> _Task statement_
In the entries that follow, the line with "fruit: none [498,348,561,412]" opens the range and the line with "remote control: present" closes it; repeat that range exactly, both lines included.

> _Task inputs_
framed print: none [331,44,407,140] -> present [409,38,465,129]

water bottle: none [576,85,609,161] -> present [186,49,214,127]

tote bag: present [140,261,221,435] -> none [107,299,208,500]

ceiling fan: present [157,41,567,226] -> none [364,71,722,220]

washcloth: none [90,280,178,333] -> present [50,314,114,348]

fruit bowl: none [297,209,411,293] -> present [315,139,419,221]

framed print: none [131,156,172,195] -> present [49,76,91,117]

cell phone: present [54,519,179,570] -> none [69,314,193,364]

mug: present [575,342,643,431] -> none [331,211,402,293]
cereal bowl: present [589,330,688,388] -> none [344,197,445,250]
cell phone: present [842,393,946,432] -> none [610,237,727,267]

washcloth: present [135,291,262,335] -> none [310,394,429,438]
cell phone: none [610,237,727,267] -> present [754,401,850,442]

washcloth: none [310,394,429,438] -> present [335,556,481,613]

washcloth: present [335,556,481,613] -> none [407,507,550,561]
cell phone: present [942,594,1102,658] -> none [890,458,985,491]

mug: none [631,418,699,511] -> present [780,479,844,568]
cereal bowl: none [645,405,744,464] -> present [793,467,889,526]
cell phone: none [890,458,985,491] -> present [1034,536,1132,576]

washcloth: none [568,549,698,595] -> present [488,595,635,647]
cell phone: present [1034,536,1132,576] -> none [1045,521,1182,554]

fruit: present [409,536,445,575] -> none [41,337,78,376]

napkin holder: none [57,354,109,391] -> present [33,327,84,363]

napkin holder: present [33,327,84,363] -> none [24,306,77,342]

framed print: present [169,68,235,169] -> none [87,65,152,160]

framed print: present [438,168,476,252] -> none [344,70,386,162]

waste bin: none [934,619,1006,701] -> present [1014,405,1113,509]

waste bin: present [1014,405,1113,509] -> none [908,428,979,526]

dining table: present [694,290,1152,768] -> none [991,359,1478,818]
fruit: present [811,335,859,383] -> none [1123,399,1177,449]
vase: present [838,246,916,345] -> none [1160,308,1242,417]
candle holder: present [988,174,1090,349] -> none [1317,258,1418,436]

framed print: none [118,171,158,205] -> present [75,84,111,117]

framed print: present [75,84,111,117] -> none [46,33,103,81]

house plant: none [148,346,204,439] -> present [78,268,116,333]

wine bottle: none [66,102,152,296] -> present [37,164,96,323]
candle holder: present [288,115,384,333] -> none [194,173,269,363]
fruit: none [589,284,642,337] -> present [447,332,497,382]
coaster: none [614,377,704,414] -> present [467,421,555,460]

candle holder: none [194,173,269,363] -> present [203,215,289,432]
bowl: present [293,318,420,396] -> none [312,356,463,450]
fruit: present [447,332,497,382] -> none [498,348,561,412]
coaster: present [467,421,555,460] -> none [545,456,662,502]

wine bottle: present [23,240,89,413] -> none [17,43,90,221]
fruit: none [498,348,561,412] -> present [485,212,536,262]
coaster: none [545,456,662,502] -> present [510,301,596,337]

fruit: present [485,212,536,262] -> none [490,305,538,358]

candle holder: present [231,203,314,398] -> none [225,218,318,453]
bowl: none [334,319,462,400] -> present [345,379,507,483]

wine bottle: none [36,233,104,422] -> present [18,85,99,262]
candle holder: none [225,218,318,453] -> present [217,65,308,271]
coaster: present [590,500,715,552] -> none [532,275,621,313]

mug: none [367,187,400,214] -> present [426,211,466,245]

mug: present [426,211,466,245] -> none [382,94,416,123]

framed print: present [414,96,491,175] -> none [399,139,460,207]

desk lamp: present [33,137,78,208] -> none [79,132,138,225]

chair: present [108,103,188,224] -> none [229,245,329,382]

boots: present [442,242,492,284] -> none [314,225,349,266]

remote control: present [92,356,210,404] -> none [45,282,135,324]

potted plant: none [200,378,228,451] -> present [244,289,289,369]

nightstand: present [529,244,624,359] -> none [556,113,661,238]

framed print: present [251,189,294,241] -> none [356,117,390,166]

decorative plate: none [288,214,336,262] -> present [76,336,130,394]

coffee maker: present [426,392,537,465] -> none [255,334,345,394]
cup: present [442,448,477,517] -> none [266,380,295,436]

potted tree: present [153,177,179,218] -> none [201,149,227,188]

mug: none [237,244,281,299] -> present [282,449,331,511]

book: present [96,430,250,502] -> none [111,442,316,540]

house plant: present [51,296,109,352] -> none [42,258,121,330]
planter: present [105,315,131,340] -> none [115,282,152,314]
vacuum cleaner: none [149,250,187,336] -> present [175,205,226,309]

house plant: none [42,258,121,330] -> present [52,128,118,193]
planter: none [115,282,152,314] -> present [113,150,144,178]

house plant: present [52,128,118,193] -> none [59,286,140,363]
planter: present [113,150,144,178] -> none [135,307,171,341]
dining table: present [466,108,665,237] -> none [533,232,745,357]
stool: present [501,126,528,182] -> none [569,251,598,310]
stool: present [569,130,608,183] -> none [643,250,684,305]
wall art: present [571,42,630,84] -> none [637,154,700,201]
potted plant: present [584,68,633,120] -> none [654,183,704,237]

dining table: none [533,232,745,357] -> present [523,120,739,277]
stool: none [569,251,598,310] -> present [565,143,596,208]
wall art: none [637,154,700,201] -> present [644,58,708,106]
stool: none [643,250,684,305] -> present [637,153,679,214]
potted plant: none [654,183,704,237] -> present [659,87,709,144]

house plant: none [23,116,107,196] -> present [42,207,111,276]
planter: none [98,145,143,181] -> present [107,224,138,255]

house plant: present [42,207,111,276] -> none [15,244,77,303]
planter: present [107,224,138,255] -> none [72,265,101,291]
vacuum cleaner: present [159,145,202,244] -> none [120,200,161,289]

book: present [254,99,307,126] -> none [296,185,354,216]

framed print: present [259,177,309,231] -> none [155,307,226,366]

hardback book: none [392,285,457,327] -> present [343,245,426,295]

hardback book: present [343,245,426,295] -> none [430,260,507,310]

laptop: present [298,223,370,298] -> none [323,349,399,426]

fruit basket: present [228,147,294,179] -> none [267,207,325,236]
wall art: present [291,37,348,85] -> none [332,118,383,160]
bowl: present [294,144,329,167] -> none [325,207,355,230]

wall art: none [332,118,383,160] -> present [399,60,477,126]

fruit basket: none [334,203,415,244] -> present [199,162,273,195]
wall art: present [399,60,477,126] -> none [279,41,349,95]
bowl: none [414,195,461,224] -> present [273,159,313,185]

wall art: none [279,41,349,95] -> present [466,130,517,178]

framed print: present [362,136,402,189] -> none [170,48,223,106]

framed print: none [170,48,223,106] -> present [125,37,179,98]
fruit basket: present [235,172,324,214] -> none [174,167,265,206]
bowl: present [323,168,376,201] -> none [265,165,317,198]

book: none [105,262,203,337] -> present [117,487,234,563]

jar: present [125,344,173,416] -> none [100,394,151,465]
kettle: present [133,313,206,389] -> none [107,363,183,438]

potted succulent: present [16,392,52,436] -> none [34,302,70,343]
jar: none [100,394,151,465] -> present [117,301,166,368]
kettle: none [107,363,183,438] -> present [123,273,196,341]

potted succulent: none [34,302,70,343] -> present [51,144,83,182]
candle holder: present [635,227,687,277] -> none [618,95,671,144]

> _Exercise result_
fruit: none [498,348,561,412] -> present [485,212,536,262]
coaster: none [545,456,662,502] -> present [510,301,596,337]

fruit: present [485,212,536,262] -> none [490,305,538,358]

candle holder: present [231,203,314,398] -> none [225,218,318,453]
bowl: none [334,319,462,400] -> present [345,379,507,483]

wine bottle: none [36,233,104,422] -> present [18,85,99,262]
candle holder: none [225,218,318,453] -> present [217,65,308,271]
coaster: present [590,500,715,552] -> none [532,275,621,313]

mug: none [367,187,400,214] -> present [426,211,466,245]

mug: present [426,211,466,245] -> none [382,94,416,123]

framed print: present [414,96,491,175] -> none [399,139,460,207]

desk lamp: present [33,137,78,208] -> none [79,132,138,225]

chair: present [108,103,188,224] -> none [229,245,329,382]

boots: present [442,242,492,284] -> none [314,225,349,266]

remote control: present [92,356,210,404] -> none [45,282,135,324]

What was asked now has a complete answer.